Derrière cet homme à la fois pathétique et attendrissant Kim Ae-ran dresse le portrait en creux d’une mère célibataire et de sa fille, qui tentent tant bien que mal de refaire famille et de combler le grand vide affectif qu’un père fantôme, dépassé par des attentes sociales et familiales, peut laisser derrière lui.

Cette image réapparait comme un mirage à la fin du livre. Dans la nouvelle intitulée « Un signe d’affection », un petit garçon, passionné par le monstre du Loch Ness est abandonné par son père dans un parc. Ne sachant pas si ce dernier va revenir, le garçon passe sa vie à l’attendre. Dans cette nouvelle particulièrement triste et cruelle, Kim Ae-ran compare ces enfants orphelins à des poissons, coincés dans l’aquarium de leur enfance, condamnés à regarder passer dans le silence les familles encore entières.

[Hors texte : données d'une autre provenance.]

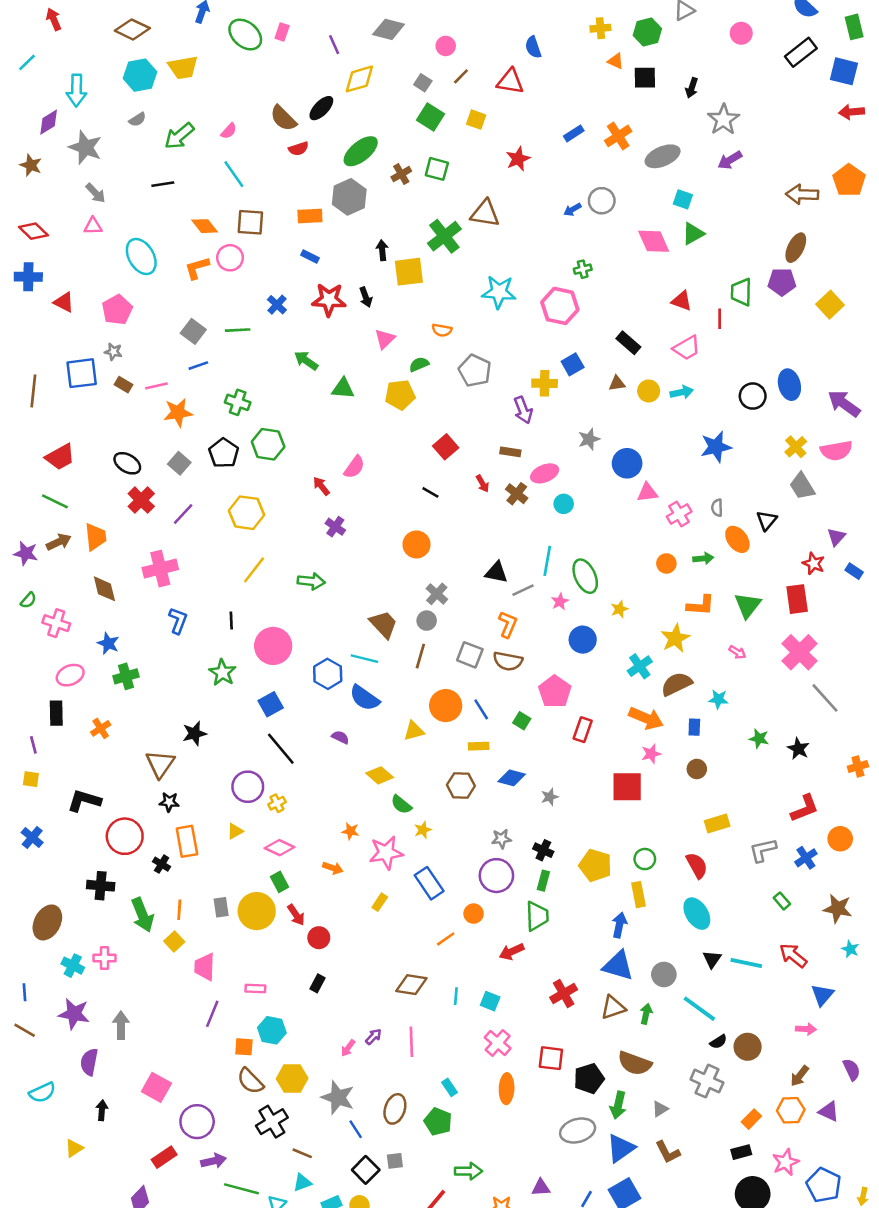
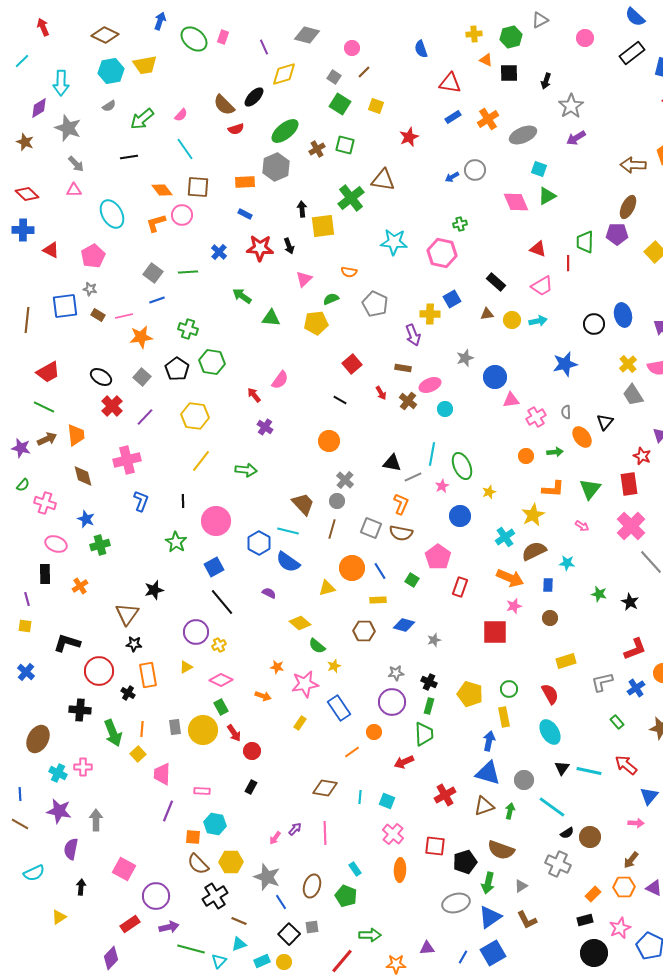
red triangle: (510, 81) -> (450, 83), moved
pink ellipse: (70, 675) -> (56, 544), turned 45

« J’ai deux raisons de ne pas courir après mon père. D’abord il doit toujours être à ma recherche, et ensuite je n’ai aucun souvenir de lui. Il me suffisait d’être là où il pourrait à tout moment me retrouver.»

À ces pères absents, s’ajoutent chez Kim Ae-ran des pères inversement oppressants, alcooliques, sans emplois, violents et inutiles que l’on aimerait voir disparaître ou du moins changer mais qui s’accrochent à leurs enfants comme des sangsues. Comment grandir avec eux ? Peut-on s’affranchir d’un père ? Sous l’égide de Schopenhauer, Kim Ae-ran revisite le célèbre dilemme du hérisson : trop proches, les hérissons se blessent mutuellement de leurs piquants ; trop éloignés, ils meurent de froid. Les enfants de ces nouvelles cherchent auprès de leur père un peu de chaleur et d’amour, au risque de se faire mal ; car chez Kim Ae-ran, la nature humaine est parfois encore plus cruelle et absurde que celle des animaux.

À la fois drôles et amères ces nouvelles rendent compte du style virtuose de Kim Ae-ran qui parvient à créer des personnages hauts en couleur tout en donnant à son œuvre une véritable profondeur sociologique. Cours Papa, cours !, reparu cette année chez Decrescenzo Éditeurs, en diptyque avec Ma vie dans la superette, est un ouvrage à ne surtout pas manquer. En plus de nous offrir de sublimes couvertures, ces deux livres sont l’occasion de célébrer une des plus grandes autrices de la littérature coréenne contemporaine.


Cours Papa, Cours !
Kim Ae-ran
Traduit du coréen par KIM Hye-gyeong et Jean-Claude DE CRESCENZO
Decrescenzo Éditeurs, 2026 (réédition)
168 pages, 16€

A propos

Ancienne étudiante en Lettres Modernes, spécialisée en littérature comparée, j’étudie et je mets en perspective la littérature française et la littérature coréenne à travers des thèmes qui me passionnent comme le voyage, la mémoire et l’interculturalité. Je suis également une grande amatrice de cinéma, et en particulier de cinéma coréen.